WHAT IS EXPECTED:
The result should be every line of the listing that holds the word "text".
**********
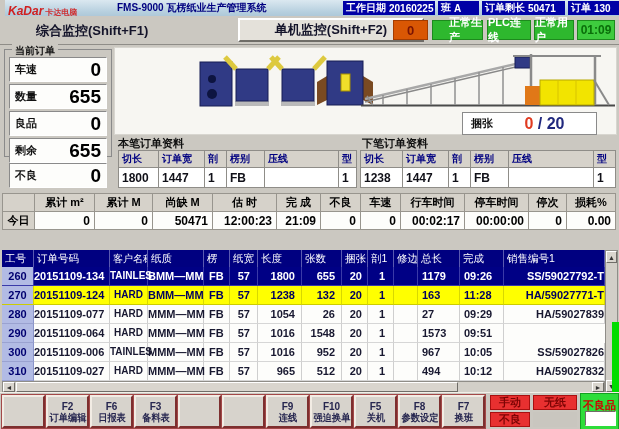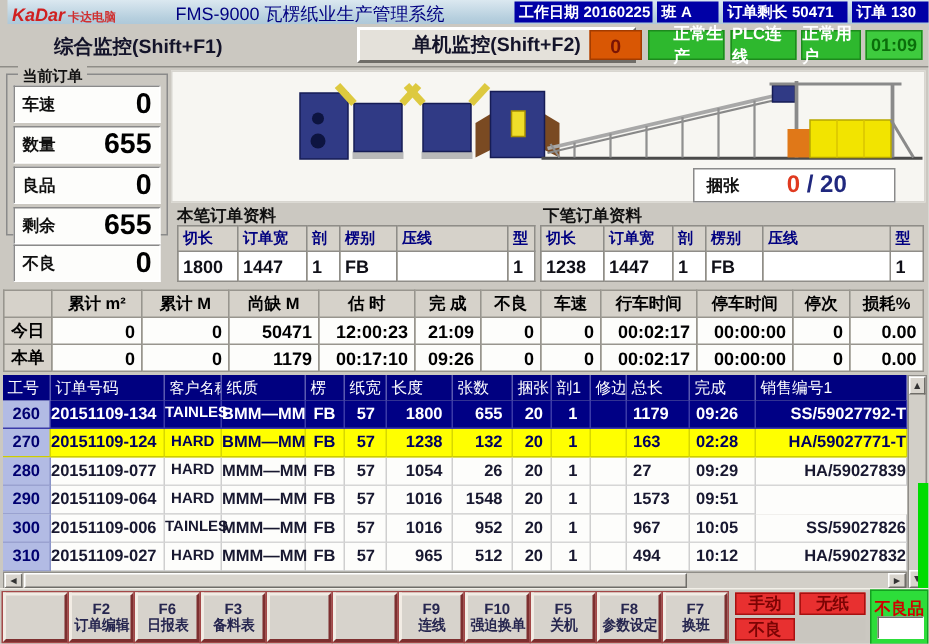--- a/index.html
+++ b/index.html
@@ -14,7 +14,7 @@
   .logo{position:absolute;left:3px;top:1px;white-space:nowrap;}
   .logo-main{color:#d02020;font-weight:bold;font-style:italic;font-size:12px;letter-spacing:0;}
   .logo-sub{color:#d03030;font-size:8px;font-weight:bold;margin-left:2px;}
-  .app-title{position:absolute;left:112px;top:1px;color:#000080;font-weight:normal;font-size:12px;white-space:nowrap;}
+  .app-title{position:absolute;left:112px;top:1px;color:#000080;font-weight:bold;font-size:10px;white-space:nowrap;}
   .tb-info{position:absolute;top:1px;height:14px;background:#0000a6;color:#fff;font-size:10px;font-weight:bold;
     display:flex;align-items:center;padding:0 3px;white-space:nowrap;}
   .tb-info .lab{margin-right:3px;}

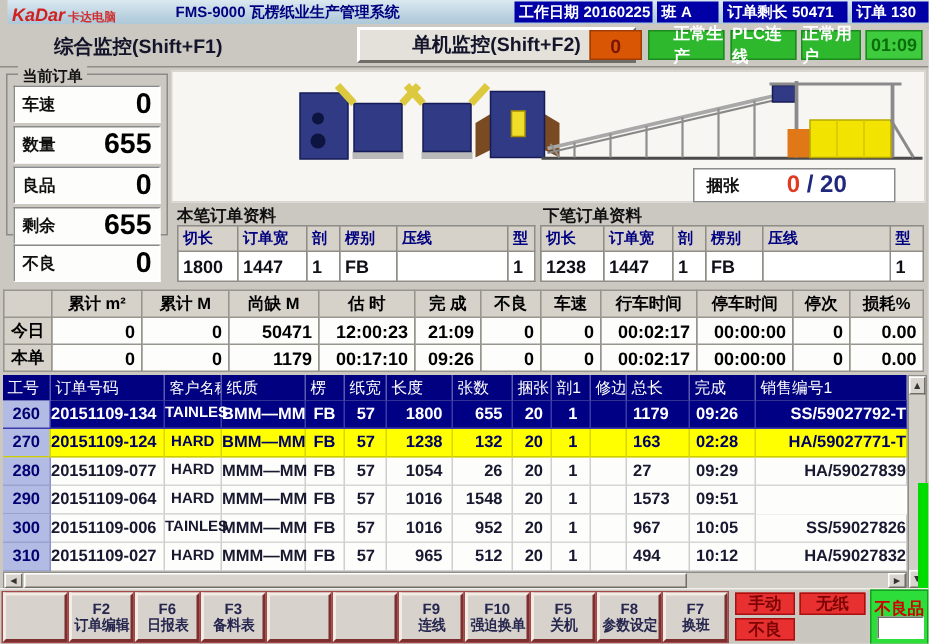--- a/index.html
+++ b/index.html
@@ -336,20 +336,6 @@
       <td class="sv">50471</td>
       <td class="sv">12:00:23</td>
       <td class="sv">21:09</td>
-      <td class="sv">0</td>
-      <td class="sv">0</td>
-      <td class="sv">00:02:17</td>
-      <td class="sv">00:00:00</td>
-      <td class="sv">0</td>
-      <td class="sv">0.00</td>
-    </tr>
-    <tr>
-      <td class="sl">本单</td>
-      <td class="sv">0</td>
-      <td class="sv">0</td>
-      <td class="sv">1179</td>
-      <td class="sv">00:17:10</td>
-      <td class="sv">09:26</td>
       <td class="sv">0</td>
       <td class="sv">0</td>
       <td class="sv">00:02:17</td>

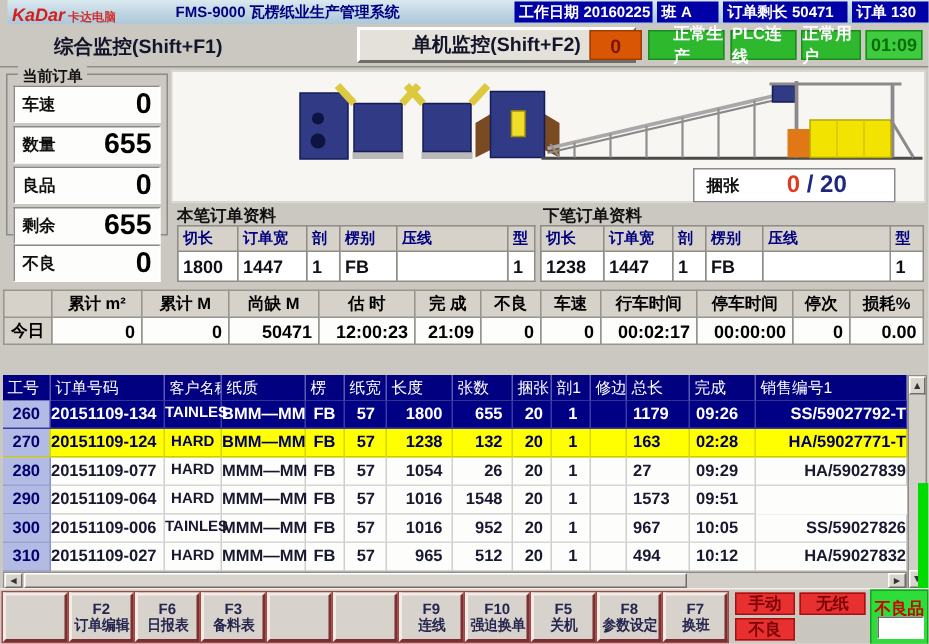--- a/index.html
+++ b/index.html
@@ -393,7 +393,7 @@
           <span class="otc c9">1</span>
           <span class="otc c10"></span>
           <span class="otc c11">163</span>
-          <span class="otc c12">02:28</span>
+          <span class="otc c12">11:28</span>
           <span class="otc c13">HA/59027771-T</span>
         </div>
         <div class="otr">

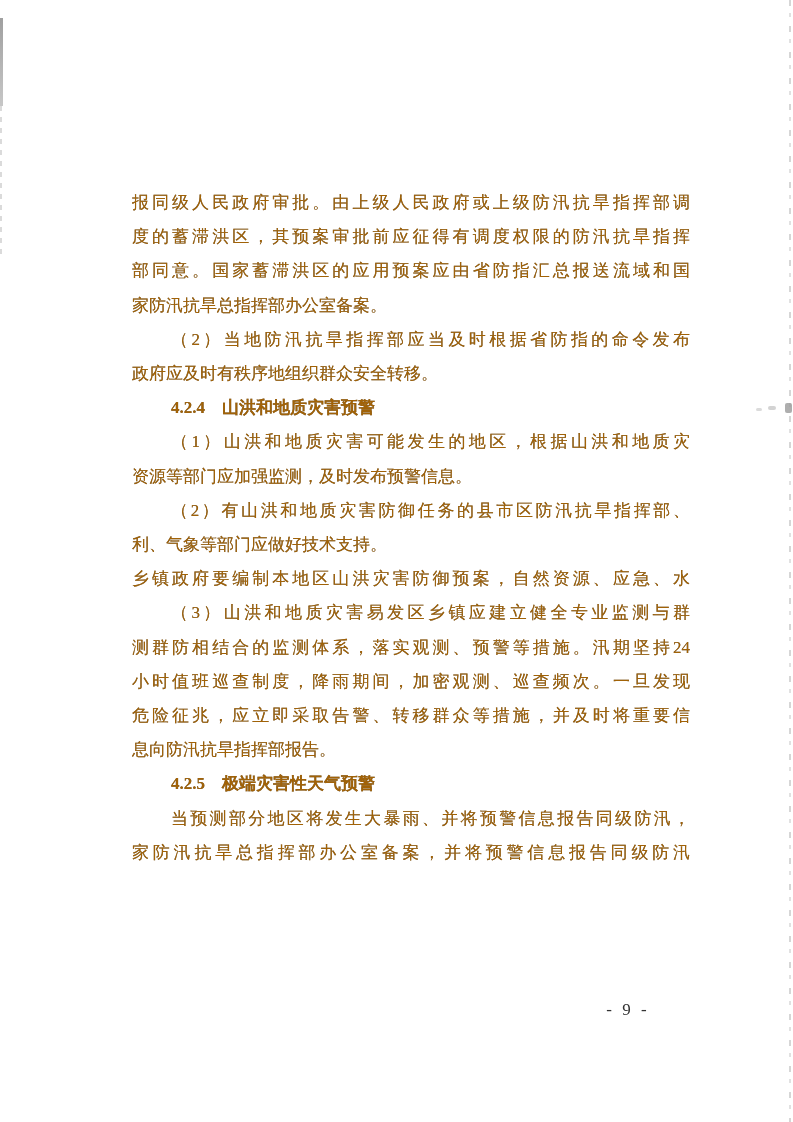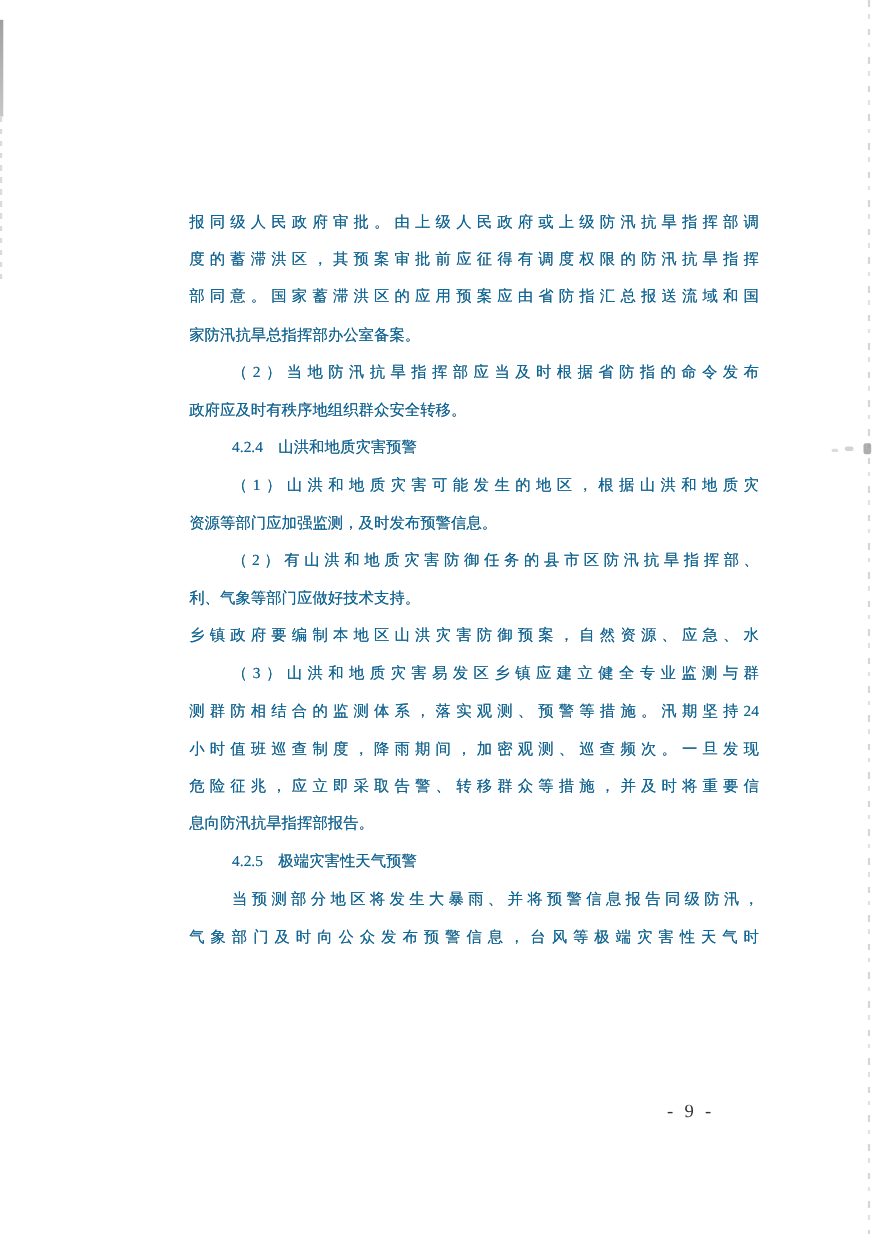--- a/index.html
+++ b/index.html
@@ -27,15 +27,14 @@
     width: 558px;
   }
   .line {
-    font-size: 14px;
+    font-size: 17px;
     line-height: 34.2px;
-    color: #0369a1;
+    color: #a16207;
     white-space: pre-wrap;
     text-shadow: 0 0 0.4px rgba(20,20,20,0.6);
     text-align: justify;
     text-align-last: justify;
     word-break: keep-all;
-    margin-left: 40px;
   }
   .line.end {
     text-align: center;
**********
WRITTEN RESPONSE:
     text-shadow: 0 0 0.4px rgba(20,20,20,0.6);
     text-align: justify;
     text-align-last: justify;
     text-align: center;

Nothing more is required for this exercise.